--- Entries shown ---
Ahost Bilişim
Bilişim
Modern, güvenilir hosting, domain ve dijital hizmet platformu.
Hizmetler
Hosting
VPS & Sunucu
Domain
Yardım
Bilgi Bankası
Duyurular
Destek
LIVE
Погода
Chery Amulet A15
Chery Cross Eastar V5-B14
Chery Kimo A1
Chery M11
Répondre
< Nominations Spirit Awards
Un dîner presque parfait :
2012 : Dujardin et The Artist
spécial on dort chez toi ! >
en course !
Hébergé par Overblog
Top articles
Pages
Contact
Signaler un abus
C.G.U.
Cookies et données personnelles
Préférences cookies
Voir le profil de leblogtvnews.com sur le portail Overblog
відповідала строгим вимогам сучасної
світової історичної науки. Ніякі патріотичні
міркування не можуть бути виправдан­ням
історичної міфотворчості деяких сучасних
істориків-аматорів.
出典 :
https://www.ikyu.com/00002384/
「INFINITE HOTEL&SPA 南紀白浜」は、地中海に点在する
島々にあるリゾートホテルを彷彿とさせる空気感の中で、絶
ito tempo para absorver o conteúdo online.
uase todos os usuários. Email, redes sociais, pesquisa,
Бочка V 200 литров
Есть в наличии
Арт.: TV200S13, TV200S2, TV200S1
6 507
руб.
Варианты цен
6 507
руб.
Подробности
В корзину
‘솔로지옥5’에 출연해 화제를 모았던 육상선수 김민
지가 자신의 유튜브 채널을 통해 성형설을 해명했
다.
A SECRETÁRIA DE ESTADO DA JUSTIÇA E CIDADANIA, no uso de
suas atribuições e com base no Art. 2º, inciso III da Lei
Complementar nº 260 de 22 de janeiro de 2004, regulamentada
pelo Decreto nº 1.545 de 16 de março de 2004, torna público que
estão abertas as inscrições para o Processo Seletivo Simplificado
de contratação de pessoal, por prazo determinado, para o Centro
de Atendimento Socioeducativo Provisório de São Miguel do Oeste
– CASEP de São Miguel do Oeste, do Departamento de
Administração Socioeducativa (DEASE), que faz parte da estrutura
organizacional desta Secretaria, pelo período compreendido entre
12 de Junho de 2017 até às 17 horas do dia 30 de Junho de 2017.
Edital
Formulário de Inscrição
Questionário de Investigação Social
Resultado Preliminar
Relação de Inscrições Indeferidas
---
§ **Exercise**:
Render the lines from the start of the records through the line containing "Есть в наличии" as a Markdown table with the columns Row and Text. Number each row and leave out any blank lines.

§ **Problem solution**:
| Row | Text |
|---|---|
| 1 | Ahost Bilişim |
| 2 | Bilişim |
| 3 | Modern, güvenilir hosting, domain ve dijital hizmet platformu. |
| 4 | Hizmetler |
| 5 | Hosting |
| 6 | VPS & Sunucu |
| 7 | Domain |
| 8 | Yardım |
| 9 | Bilgi Bankası |
| 10 | Duyurular |
| 11 | Destek |
| 12 | LIVE |
| 13 | Погода |
| 14 | Chery Amulet A15 |
| 15 | Chery Cross Eastar V5-B14 |
| 16 | Chery Kimo A1 |
| 17 | Chery M11 |
| 18 | Répondre |
| 19 | < Nominations Spirit Awards |
| 20 | Un dîner presque parfait : |
| 21 | 2012 : Dujardin et The Artist |
| 22 | spécial on dort chez toi ! > |
| 23 | en course ! |
| 24 | Hébergé par Overblog |
| 25 | Top articles |
| 26 | Pages |
| 27 | Contact |
| 28 | Signaler un abus |
| 29 | C.G.U. |
| 30 | Cookies et données personnelles |
| 31 | Préférences cookies |
| 32 | Voir le profil de leblogtvnews.com sur le portail Overblog |
| 33 | відповідала строгим вимогам сучасної |
| 34 | світової історичної науки. Ніякі патріотичні |
| 35 | міркування не можуть бути виправдан­ням |
| 36 | історичної міфотворчості деяких сучасних |
| 37 | істориків-аматорів. |
| 38 | 出典 : |
| 39 | https://www.ikyu.com/00002384/ |
| 40 | 「INFINITE HOTEL&SPA 南紀白浜」は、地中海に点在する |
| 41 | 島々にあるリゾートホテルを彷彿とさせる空気感の中で、絶 |
| 42 | ito tempo para absorver o conteúdo online. |
| 43 | uase todos os usuários. Email, redes sociais, pesquisa, |
| 44 | Бочка V 200 литров |
| 45 | Есть в наличии |